EXERCISES TO COMPLETE:
(1) In the post about Hidden Valley Animal Adventure below, list every question in the paragraph that begins "I don't know exactly what I find so charming about it."
(2) Reproduce word for word the stretch of the Hidden Valley Animal Adventure post below from "My first thought" up to and including "set to close.".
(3) Write the next part of the post about Hidden Valley Animal Adventure below, picking up right after its final sentence.
##### EXCERPT TO READ
Hidden Valley Animal Adventure: Varysburg, NY

For reasons I’ve always been unsure of, I always insist on visiting the petting zoo at any fair, carnival, or theme park, If there is one, that is.

I don’t know exactly what I find so charming about it. The manure smell? The squealing children? The outrageously expensive treats that tumble out of an old-school gumball machine? The hungry goats that stick their long tongues up to the machine and greedily lap at the dispenser?

I’m being sarcastic, but it’s true. My penchant for petting zoos have long since been a mystery.

My mother, though I love her to death, isn't a huge fan of petting zoos. It was the smells, mostly that got to her. Not that I can blame her. But I was very excited when I was old enough to wander down and feed the animals on my own when we went to the county fair evey year.

I was, (and still am) planning to do a write up on the Buffalo Zoo.  It’s tiny by most major cities' standards, but it’s gotten some upgrades in the recent years and overall becoming a much better place to visit.  However, two weeks before my planned trip I was idly clicking on some links titled “What to do in Buffalo this weekend” and I spotted a notice.

“Hidden Valley Animal Adventure opening weekend is this weekend, Saturday, May 5th – 6th”

My first thought was Hidden Valley Ranch, the salad dressing, not gonna lie. But my SECOND thought was; “Why have I never heard of this place?”

I googled the park and found it to be an hour away from my current home, and less than 30 minutes away from my childhood home.

Well, that was it. I had to go there. I texted my mom to see if she could accompany me and she agreed. I was pumped.

That Saturday morning was beautiful, clear skies, but a little windy. The air still was weeks away from turning unbearably muggy, as it tends to do in the summer. I couldn’t have wished for better weather. We set out a little later than we meant to and got to the park about an hour before it was set to close.
##########
##### DATA BELOW
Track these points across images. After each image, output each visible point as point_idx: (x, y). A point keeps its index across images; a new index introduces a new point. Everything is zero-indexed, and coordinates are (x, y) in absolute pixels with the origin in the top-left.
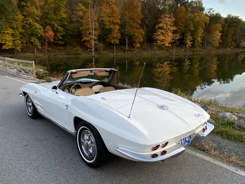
##########
RESULTS OF THE EXERCISE:
(1)
- The manure smell?
- The squealing children?
- The outrageously expensive treats that tumble out of an old-school gumball machine?
- The hungry goats that stick their long tongues up to the machine and greedily lap at the dispenser?

(2)
My first thought was Hidden Valley Ranch, the salad dressing, not gonna lie. But my SECOND thought was; “Why have I never heard of this place?”

I googled the park and found it to be an hour away from my current home, and less than 30 minutes away from my childhood home.

Well, that was it. I had to go there. I texted my mom to see if she could accompany me and she agreed. I was pumped.

That Saturday morning was beautiful, clear skies, but a little windy. The air still was weeks away from turning unbearably muggy, as it tends to do in the summer. I couldn’t have wished for better weather. We set out a little later than we meant to and got to the park about an hour before it was set to close.

(3)
As I pulled into the rock and dirt parking lot, my mother and I admired the beautiful lodge-type building which looked almost brand new. It overlooked a pond and gazebo, with a road that a tractor-led vehicle was slowly chugging up, loaded with people.

 Main Entrance

Main Entrance

We entered the building on the upstairs level. There was a viable room that is clearly meant for events like weddings.  We peeked in and saw that the room had huge windows and a wrapping deck that overlooked the pond and green hills. Signs pointed us downstairs for tickets, and we walked through their restaurant advertising elk and other exotic meat burgers. (Not the elk from the park though, as we were later assured by the guides.) Doors at the back of the restaurant lead outside to the patio, where the combination ticket booth/merchandise store is.

 Event Room

Event Room

 Stunning custom Elk chandeliers.

Stunning custom Elk chandeliers.

 View from the back of the building, the restaurant is on the bottom.

View from the back of the building, the restaurant is on the bottom.

We stood on the elevated porch with tickets in hand as the previous group filed off the tractor-pulled vehicle. It was long, with a metal roof and wood benches around the edges, leaving the middle free and propped up on large tires that necessitated the high porch for easier entry. 

The tour guide handed us red cups of corn and grain and warned us that the cattle especially have long tongues, and we will probably get licked. He then looked at me like he expected me to jump.

“I said you will probably get licked.” And I just laughed. “That doesn’t bother me,” I told him, amused that he seemed surprised I didn’t react. 

We waited for a little bit, shifting our weight on the hard benches, but no one else showed to claim the remaining seats.

“I guess you guys get a private tour,” the guide said and signaled to the driver for us to get going.

I was delighted with the VIP service without a VIP price tag, and the tractor started its ambling journey to the entrance of the animal park.

We passed through a gate and a small wooded area to an open green field. The bisons were lounging lazily, some watching us with their quiet brown eyes and some sleeping, all piled around each other like any normal cows on a farm.

 The guide told us that this baby had been most likely born just that morning. The Mother separates herself from the herd to give birth, and they wouldn't be able to approach the baby for a few more days without spooking the mom. 

The guide told us that this baby had been most likely born just that morning. The Mother separates herself from the herd to give birth, and they wouldn't be able to approach the baby for a few more days without spooking the mom. 

The guide explained a little about each animal, pointing out distinguishing feature and even the few babies that were born this season. Many of the animals rushed up to us, knowing that the vehicle and people meant food, and stuck their large heads right through the sides of the cart.

My Mom and I laughed as the animals grabbed for the food, and despite myself, I did squeal a little as their tounges met my skin.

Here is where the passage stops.